If, on the other hand, you don't have a savings account but must borrow money steadily, then you must always be paying back - principal plus interest. If you have more nitrogen "banked" in the soil in the form of organic matter than you are taking out, the soil continues to build up - progressively, like interest on savings. You don't just hang on by the skin of your teeth each year in your gardening. And if a year comes when you can't get extra fertilizer from outside sources, there's enough in your "bank" to tide you over. But if you haven't practiced thrift - if you've taken out more nitrogen than you've left in - you have to pay back from another source with interest. And you can't ride out a bad year of fertilizer shortages.

Balancing The Supply

Plants can't use nitrogen in its raw form. First acids in the soil change it to nitrate forms which the roots then take up. In the plant cells the nitrate salts are converted to ammo acids of many kinds which recombine to form protein. And protein, of course, is the real staff of life.

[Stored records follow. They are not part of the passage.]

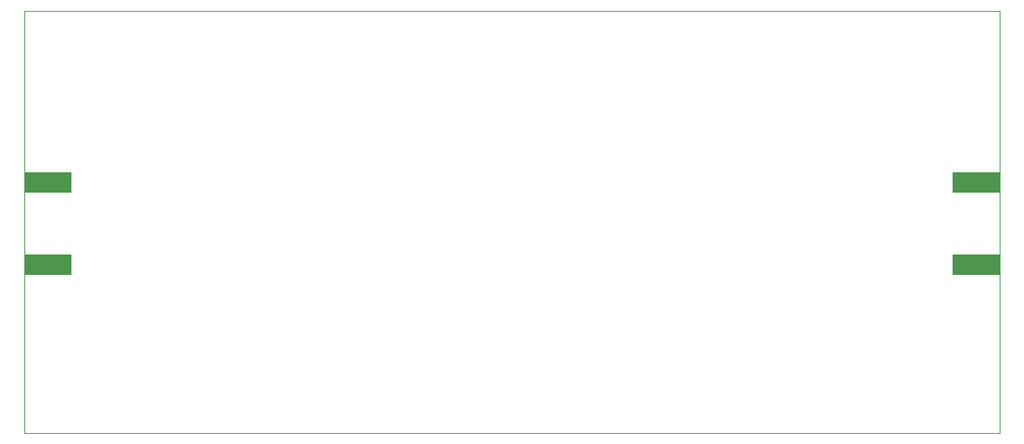
<source format=gbp>
G75*
G70*
%OFA0B0*%
%FSLAX24Y24*%
%IPPOS*%
%LPD*%
%AMOC8*
5,1,8,0,0,1.08239X$1,22.5*
%
%ADD10C,0.0000*%
%ADD11R,0.2000X0.0900*%
D10*
X003851Y000105D02*
X003851Y018100D01*
X045288Y018100D01*
X045288Y000105D01*
X003851Y000105D01*
X003851Y006843D02*
X003851Y011243D01*
X045288Y011243D02*
X045288Y006843D01*
D11*
X044278Y007303D03*
X044278Y010783D03*
X004861Y010783D03*
X004861Y007303D03*
M02*

</source>
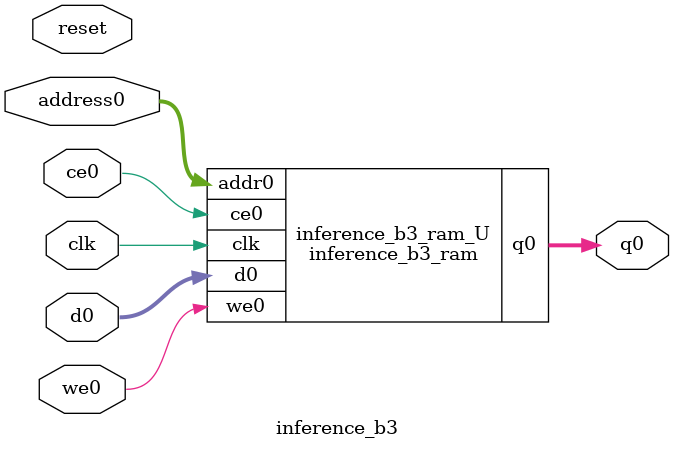
<source format=v>

`timescale 1 ns / 1 ps
module inference_b3_ram (addr0, ce0, d0, we0, q0,  clk);

parameter DWIDTH = 32;
parameter AWIDTH = 7;
parameter MEM_SIZE = 120;

input[AWIDTH-1:0] addr0;
input ce0;
input[DWIDTH-1:0] d0;
input we0;
output reg[DWIDTH-1:0] q0;
input clk;

(* ram_style = "block" *)reg [DWIDTH-1:0] ram[MEM_SIZE-1:0];




always @(posedge clk)  
begin 
    if (ce0) 
    begin
        if (we0) 
        begin 
            ram[addr0] <= d0; 
            q0 <= d0;
        end 
        else 
            q0 <= ram[addr0];
    end
end


endmodule


`timescale 1 ns / 1 ps
module inference_b3(
    reset,
    clk,
    address0,
    ce0,
    we0,
    d0,
    q0);

parameter DataWidth = 32'd32;
parameter AddressRange = 32'd120;
parameter AddressWidth = 32'd7;
input reset;
input clk;
input[AddressWidth - 1:0] address0;
input ce0;
input we0;
input[DataWidth - 1:0] d0;
output[DataWidth - 1:0] q0;



inference_b3_ram inference_b3_ram_U(
    .clk( clk ),
    .addr0( address0 ),
    .ce0( ce0 ),
    .d0( d0 ),
    .we0( we0 ),
    .q0( q0 ));

endmodule


</source>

You can upset the process by which nitrogen becomes protein either by not providing enough of the former or by providing too much. Too little in a vegetable garden makes plants spindly and yellowish; too much and they grow rank, producing too much stem and leaf in relation to fruit, or producing leaf which has small protein value.

Too much nitrogen can make grains, especially wheat, grow so rank that they fall over at the first heavy rain or hard wind. In very dry weather, an excess of nitrogen fertilizer can build nitrate levels in stunted plants high enough to cause nitrate poisoning.

Nitrogen Deficiency

You can spot nitrogen deficiency in your garden sometimes by color. Vegetable plants well supplied with nitrogen are a rich, dark green and grow fast in warm, humid weather. When growth is slow and plant color yellowish-green, you're most likely short on nitrogen. First the leaves yellow, then the stems. In case of nitrogen starvation, the whole plant turns yellow, then brown.

Yellowing of leaves occurs from other causes, so be forewarned. Even experts cannot always tell by sight alone. On ground not properly drained, the yellowing may mean that nitrogen is not available to the plant because of excessive moisture and lack of aeration, even though enough of the nutrient is actually present in the soil.